RECORDS FOR THE TASK Block Start
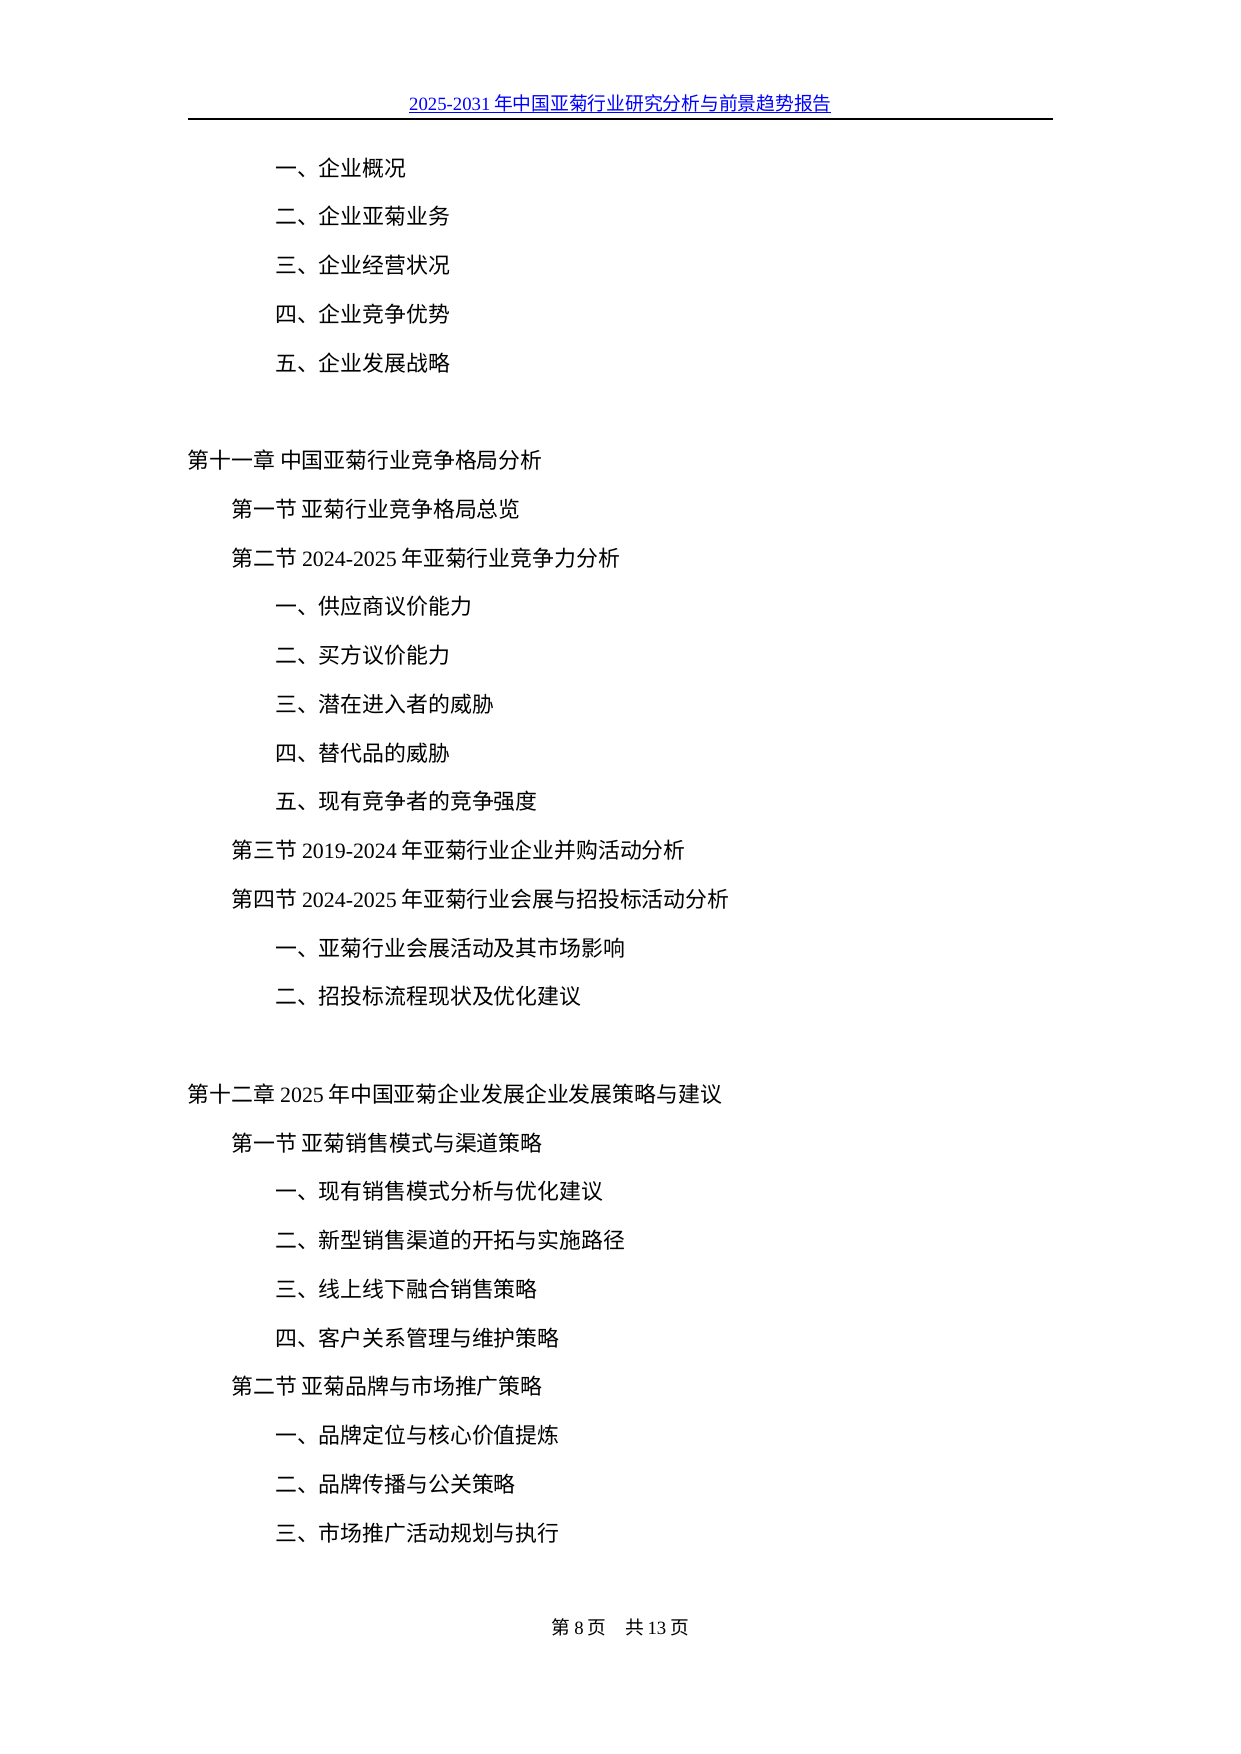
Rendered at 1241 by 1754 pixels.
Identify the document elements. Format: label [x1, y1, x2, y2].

text [187, 150, 1053, 1548]
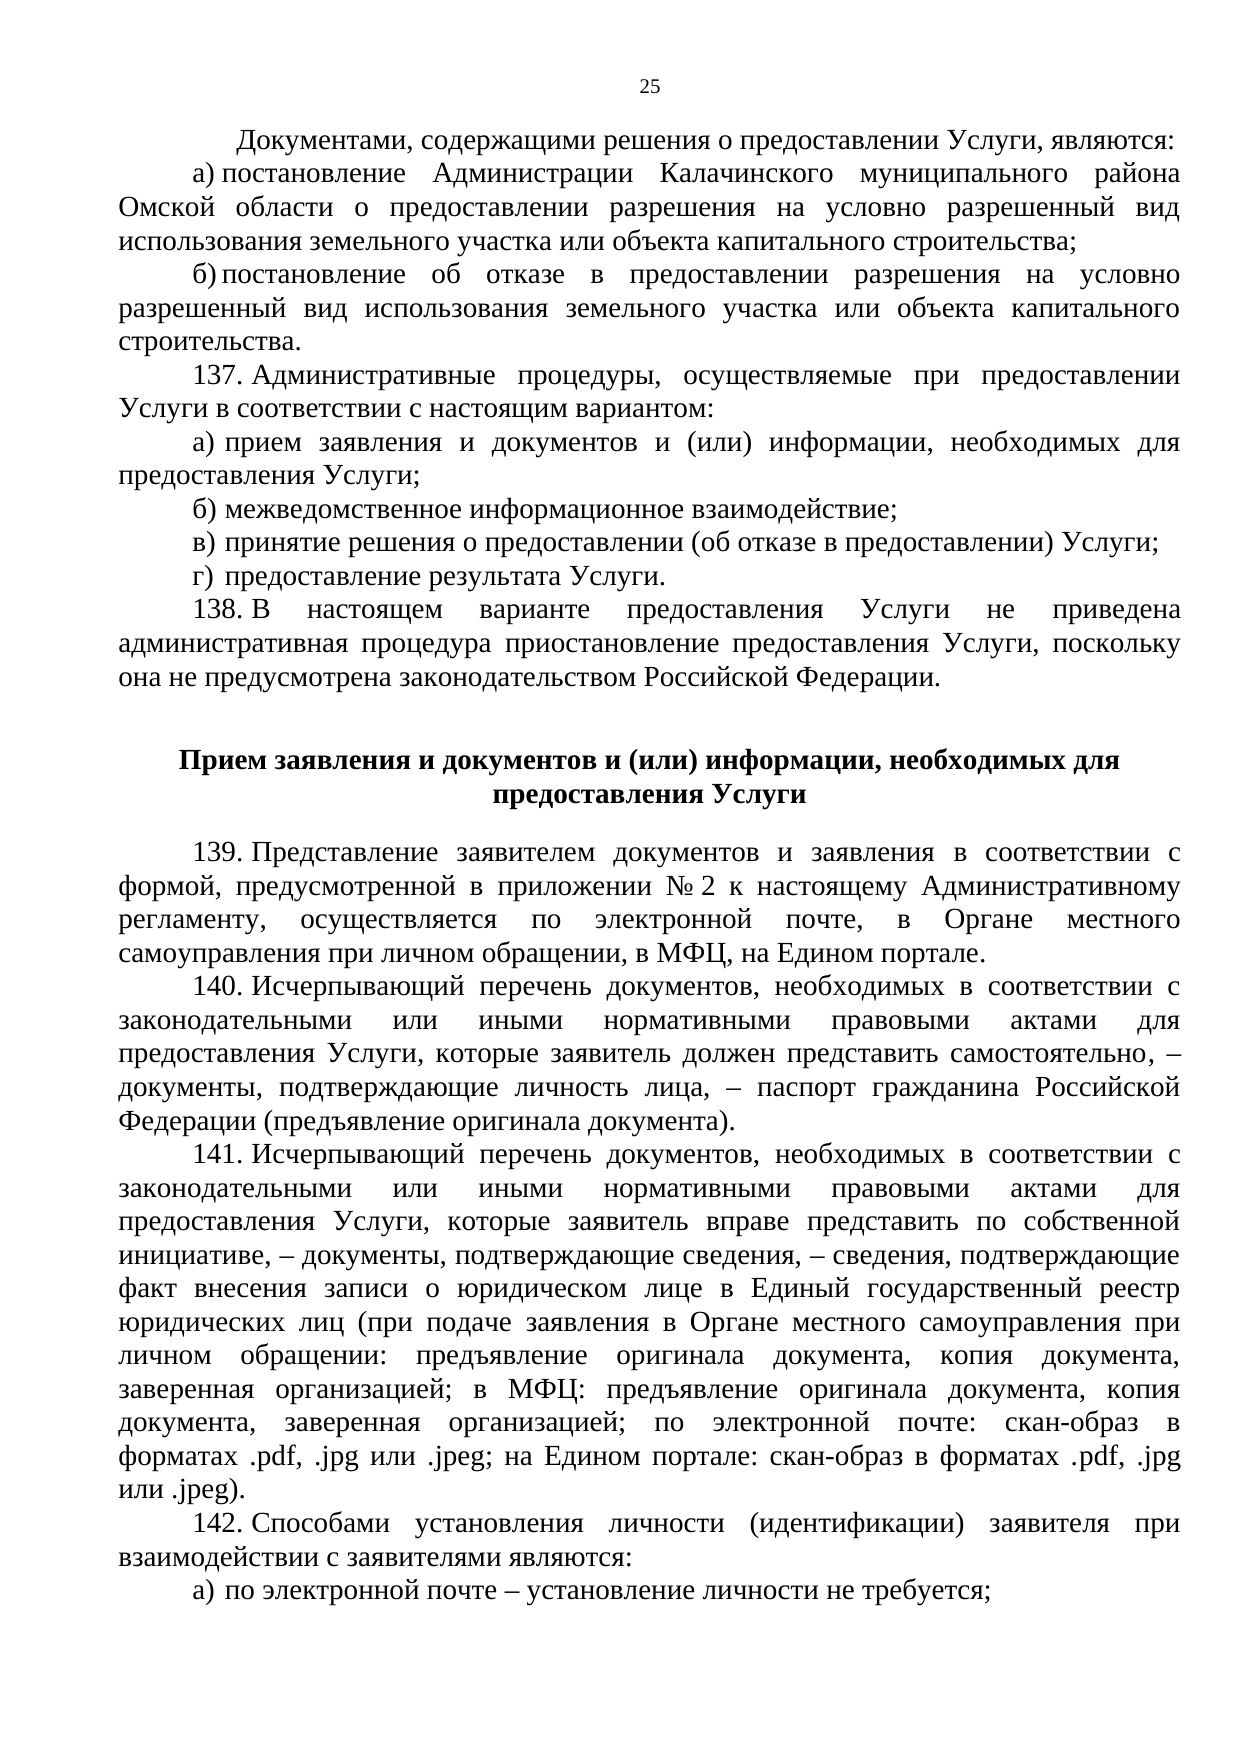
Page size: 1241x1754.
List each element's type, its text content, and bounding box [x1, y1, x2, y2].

list предоставление результата Услуги. [118, 558, 1181, 592]
list Способами установления личности (идентификации) заявителя при взаимодействии с заявителями являются: [118, 1505, 1181, 1572]
list межведомственное информационное взаимодействие; [118, 491, 1181, 524]
text Прием заявления и документов и (или) информации, необходимых для предоставления Услуги [118, 742, 1181, 809]
list по электронной почте – установление личности не требуется; [118, 1572, 1181, 1606]
list прием заявления и документов и (или) информации, необходимых для предоставления Услуги; [118, 424, 1181, 491]
list постановление Администрации Калачинского муниципального района Омской области о предоставлении разрешения на условно разрешенный вид использования земельного участка или объекта капитального строительства; [118, 156, 1181, 256]
list Документами, содержащими решения о предоставлении Услуги, являются: [118, 122, 1181, 156]
list Административные процедуры, осуществляемые при предоставлении Услуги в соответствии с настоящим вариантом: [118, 357, 1181, 424]
list В настоящем варианте предоставления Услуги не приведена административная процедура приостановление предоставления Услуги, поскольку она не предусмотрена законодательством Российской Федерации. [118, 592, 1181, 692]
list постановление об отказе в предоставлении разрешения на условно разрешенный вид использования земельного участка или объекта капитального строительства. [118, 256, 1181, 357]
list Исчерпывающий перечень документов, необходимых в соответствии с законодательными или иными нормативными правовыми актами для предоставления Услуги, которые заявитель должен представить самостоятельно, – документы, подтверждающие личность лица, – паспорт гражданина Российской Федерации (предъявление оригинала документа). [118, 968, 1181, 1136]
list Исчерпывающий перечень документов, необходимых в соответствии с законодательными или иными нормативными правовыми актами для предоставления Услуги, которые заявитель вправе представить по собственной инициативе, – документы, подтверждающие сведения, – сведения, подтверждающие факт внесения записи о юридическом лице в Единый государственный реестр юридических лиц (при подаче заявления в Органе местного самоуправления при личном обращении: предъявление оригинала документа, копия документа, заверенная организацией; в МФЦ: предъявление оригинала документа, копия документа, заверенная организацией; по электронной почте: скан-образ в форматах .pdf, .jpg или .jpeg; на Едином портале: скан-образ в форматах .pdf, .jpg или .jpeg). [118, 1136, 1181, 1505]
list Представление заявителем документов и заявления в соответствии с формой, предусмотренной в приложении № 2 к настоящему Административному регламенту, осуществляется по электронной почте, в Органе местного самоуправления при личном обращении, в МФЦ, на Едином портале. [118, 834, 1181, 968]
list принятие решения о предоставлении (об отказе в предоставлении) Услуги; [118, 524, 1181, 558]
RECORDS FOR THE TASK Block End
INSTRUCTION:
What is needed is an exact copy of the lines from the beginning of the data through the line containing "Page size: 1241x1754.", both included, without any pictures.

ANSWER SPACE:
Rendered at 1241 by 1754 pixels.
Identify the document elements. Format: label [x1, y1, x2, y2].

text [187, 150, 1053, 1548]
Page size: 1241x1754.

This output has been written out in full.